Remainder has been one of the most challenging books I have read lately. It is not difficult to understand why Tom McCarthy could not publish this book in England first. Remainder’s story is as interesting as its publishing story. The author cannot get the book published by any publishing house, but eventually, a small publishing house in Paris decides to publish it. The book, which cannot even be found in bookstores in Paris, is sold only in museums and galleries. But one day, a person reads this book, likes it and writes a good introduction about it. After that, the fate of both the book and the author changes completely.

Remainder tells the story of the narrator’s life, whose life changed completely with an accident that we do not know how it happened. Our narrator has lost his memory, and on top of that, his brain had to be reoriented. He doesn’t even remember how to walk. However, he gets a considerable amount of compensation from those who caused this accident. Although he does not know what to do with this money, our narrator starts to work with all his might to make the memories that come to his mind come true.
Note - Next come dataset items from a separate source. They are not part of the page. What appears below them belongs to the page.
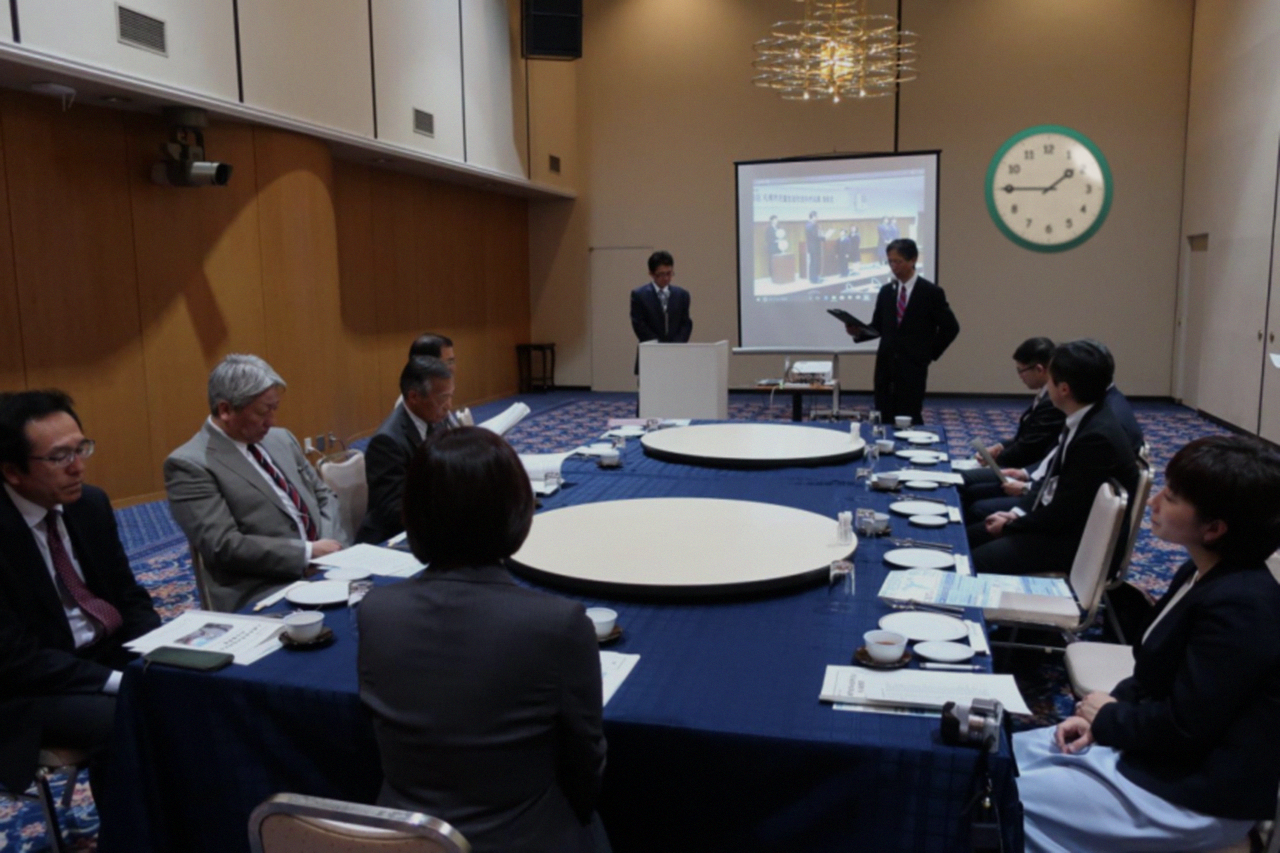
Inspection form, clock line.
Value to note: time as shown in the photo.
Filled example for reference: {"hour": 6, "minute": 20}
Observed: {"hour": 1, "minute": 45}
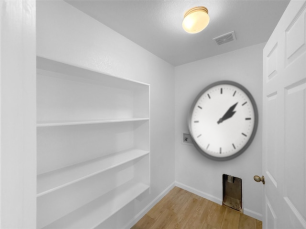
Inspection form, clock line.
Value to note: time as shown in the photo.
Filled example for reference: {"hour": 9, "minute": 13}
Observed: {"hour": 2, "minute": 8}
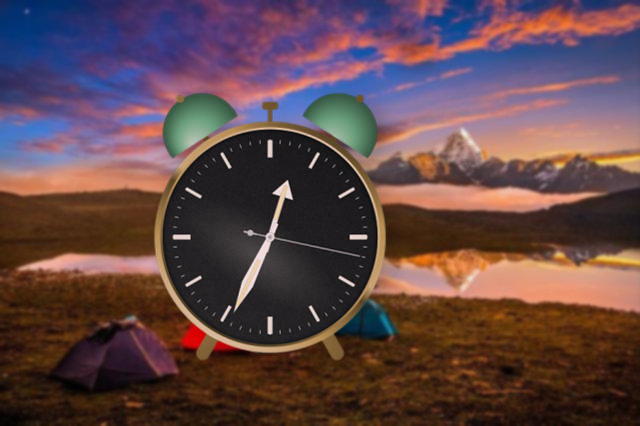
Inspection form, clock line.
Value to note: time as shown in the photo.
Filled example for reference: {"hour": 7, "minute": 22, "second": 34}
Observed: {"hour": 12, "minute": 34, "second": 17}
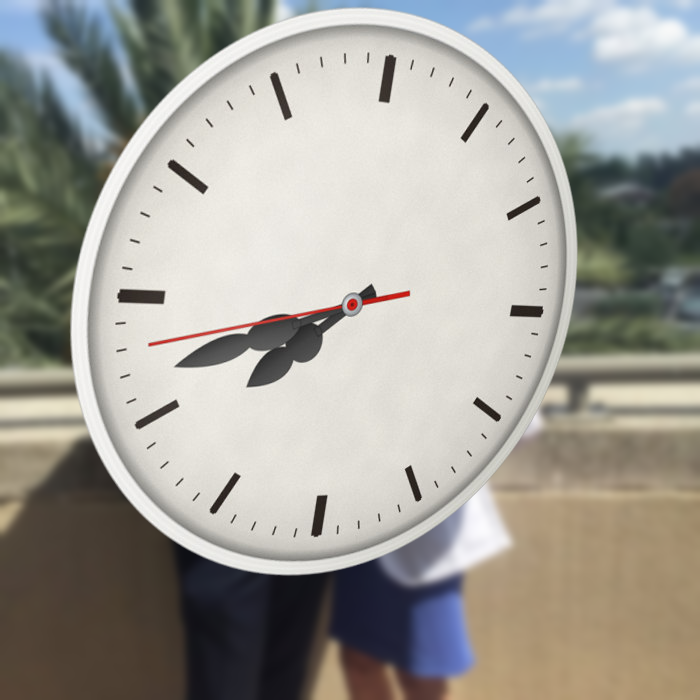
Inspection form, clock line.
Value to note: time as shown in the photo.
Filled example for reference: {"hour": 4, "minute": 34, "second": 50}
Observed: {"hour": 7, "minute": 41, "second": 43}
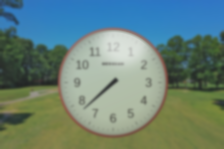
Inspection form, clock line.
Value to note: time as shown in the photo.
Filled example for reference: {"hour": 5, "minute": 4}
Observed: {"hour": 7, "minute": 38}
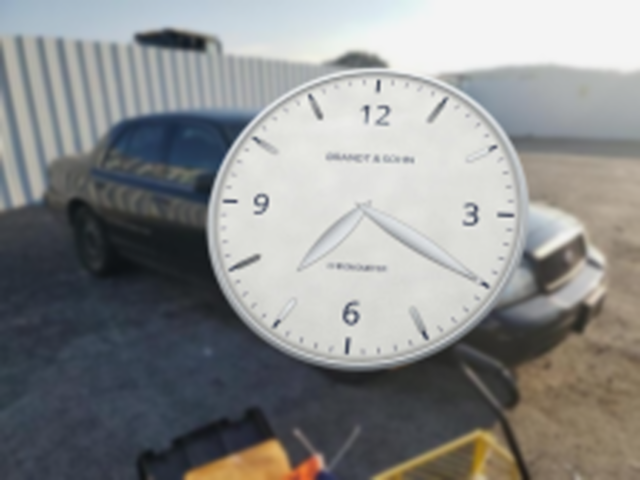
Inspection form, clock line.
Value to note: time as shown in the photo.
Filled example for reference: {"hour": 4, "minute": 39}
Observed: {"hour": 7, "minute": 20}
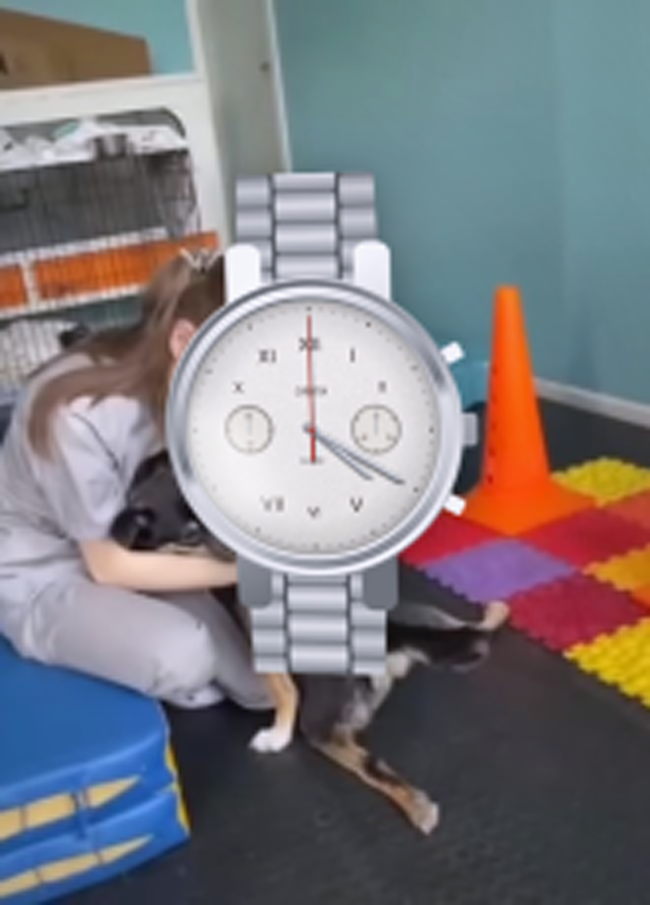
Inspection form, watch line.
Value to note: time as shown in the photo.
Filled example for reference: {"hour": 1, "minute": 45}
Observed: {"hour": 4, "minute": 20}
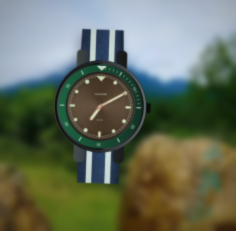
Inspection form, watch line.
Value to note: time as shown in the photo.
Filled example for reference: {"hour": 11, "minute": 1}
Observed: {"hour": 7, "minute": 10}
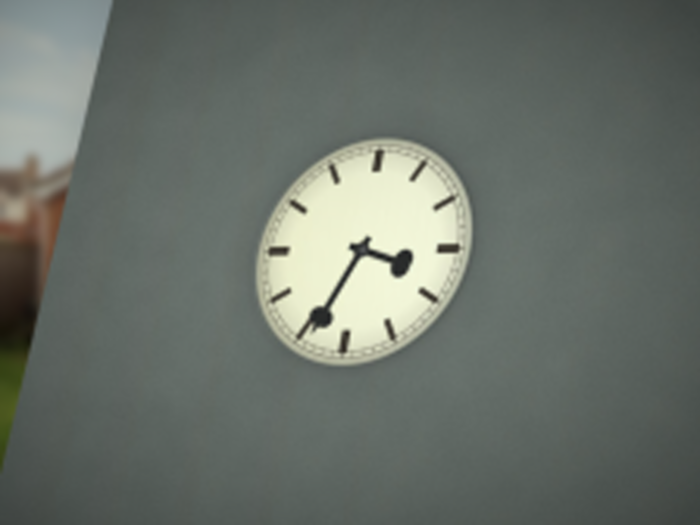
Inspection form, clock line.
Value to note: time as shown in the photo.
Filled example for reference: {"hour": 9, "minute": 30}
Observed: {"hour": 3, "minute": 34}
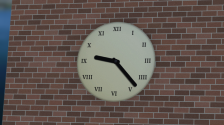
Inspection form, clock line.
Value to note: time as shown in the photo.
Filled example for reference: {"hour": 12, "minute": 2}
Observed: {"hour": 9, "minute": 23}
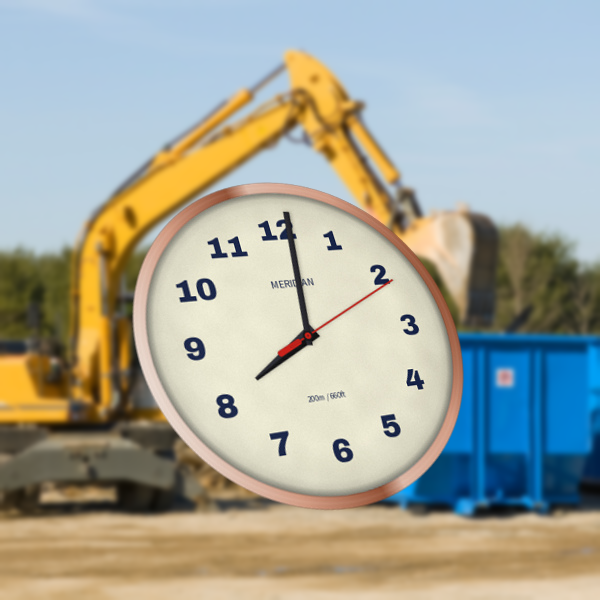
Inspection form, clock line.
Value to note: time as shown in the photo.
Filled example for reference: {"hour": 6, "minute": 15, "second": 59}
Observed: {"hour": 8, "minute": 1, "second": 11}
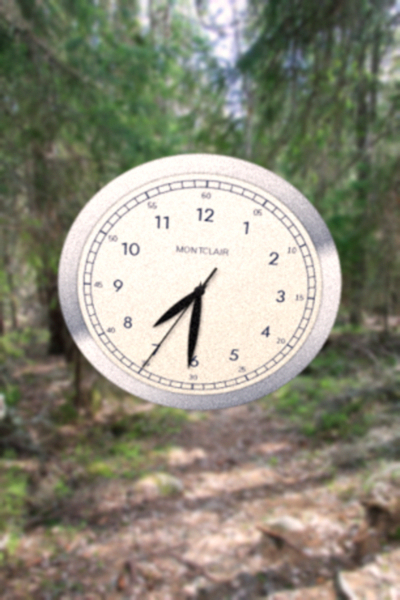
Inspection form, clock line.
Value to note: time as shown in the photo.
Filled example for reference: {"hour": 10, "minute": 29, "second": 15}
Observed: {"hour": 7, "minute": 30, "second": 35}
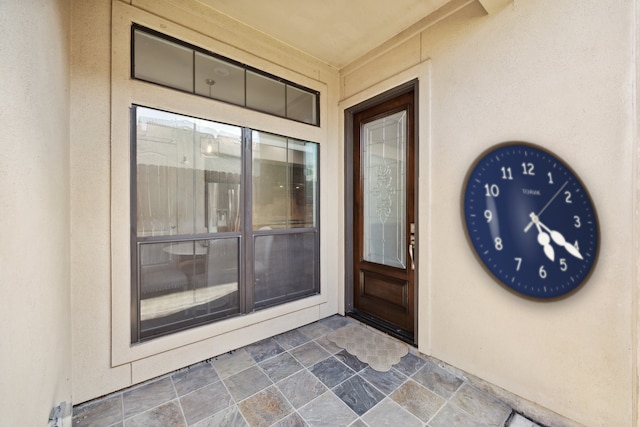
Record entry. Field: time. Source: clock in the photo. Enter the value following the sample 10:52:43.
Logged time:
5:21:08
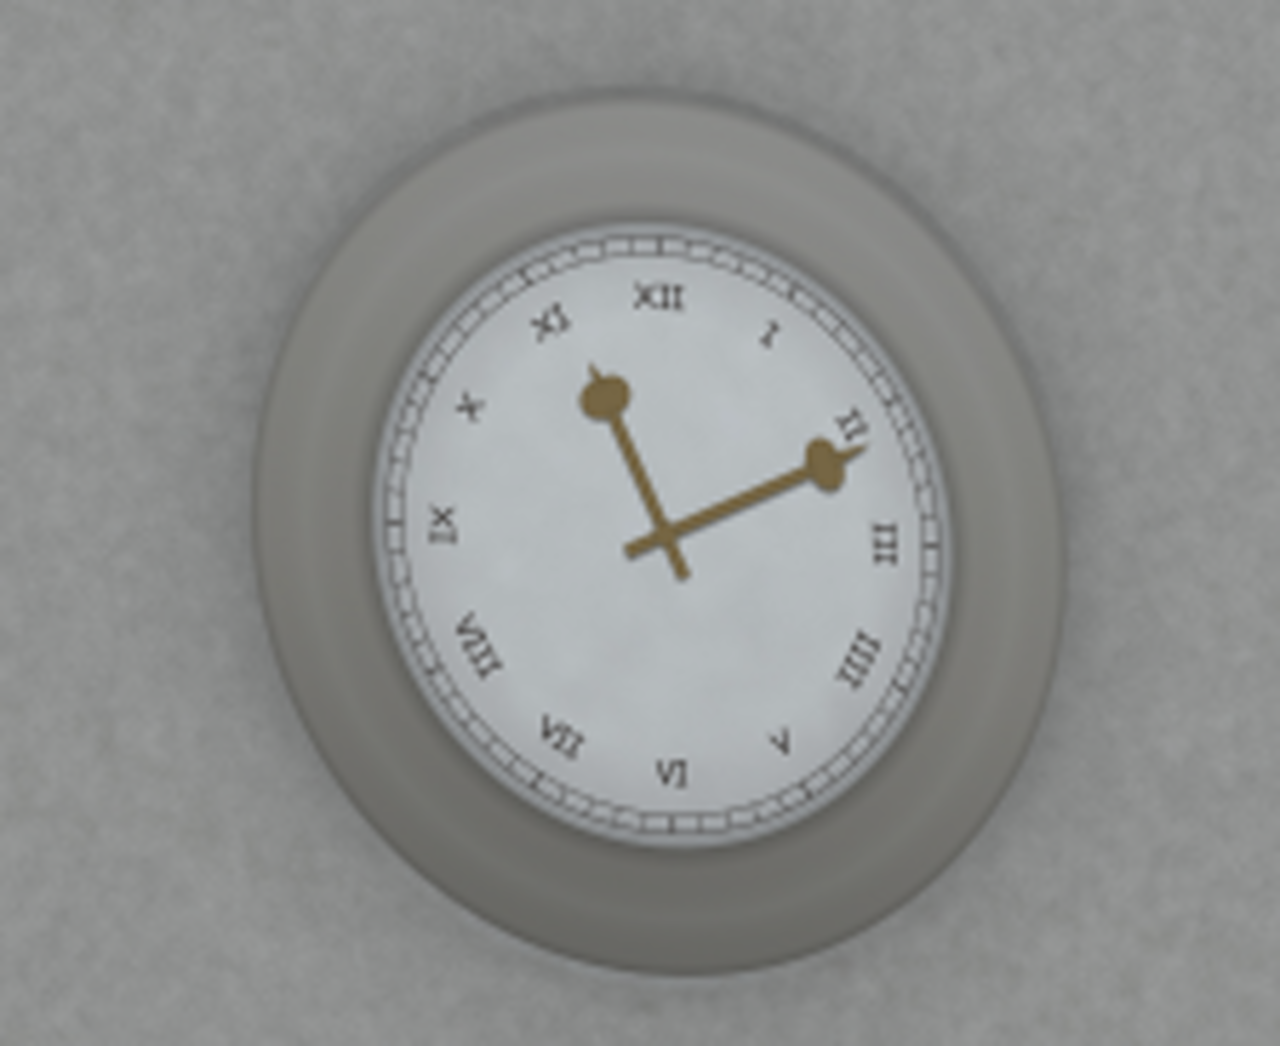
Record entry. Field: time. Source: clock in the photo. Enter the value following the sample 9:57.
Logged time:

While rebuilding his life, we watch him stumbling, trying to get used to his sentences, speed and slowness. While reading the book, you can think about dozens of “things” that you have not thought of before. Maybe you hate it. I can say that I went back and forth between the two. It is a strange novel; You can tell from the very first page that it is really unlike anything you’ve read. If you are looking for such a book, don’t look any further. Enjoy!

Remainder
Traumatized by an accident which involves “something falling from the sky” and leaves him eight and a half million pounds richer but hopelessly estranged from the world around him, Remainder’s hero spends his time and money obsessively reconstructing and re-enacting vaguely remembered scenes and situations from his past: a large building with piano music in the distance, the familiar smells and sounds of liver frying and spluttering, lethargic cats lounging on roofs until they tumble off them…But when this fails to quench his thirst for authenticity, he starts reconstructing more and more violent events, as his repetition addiction spirals out of control.
Tom McCarthy
Tom McCarthy (born 1969) is an English writer and artist. He has written four novels, his debut novel Remainder published in 2005 by Metronome and his most recent published novel, Satin Island in 2015.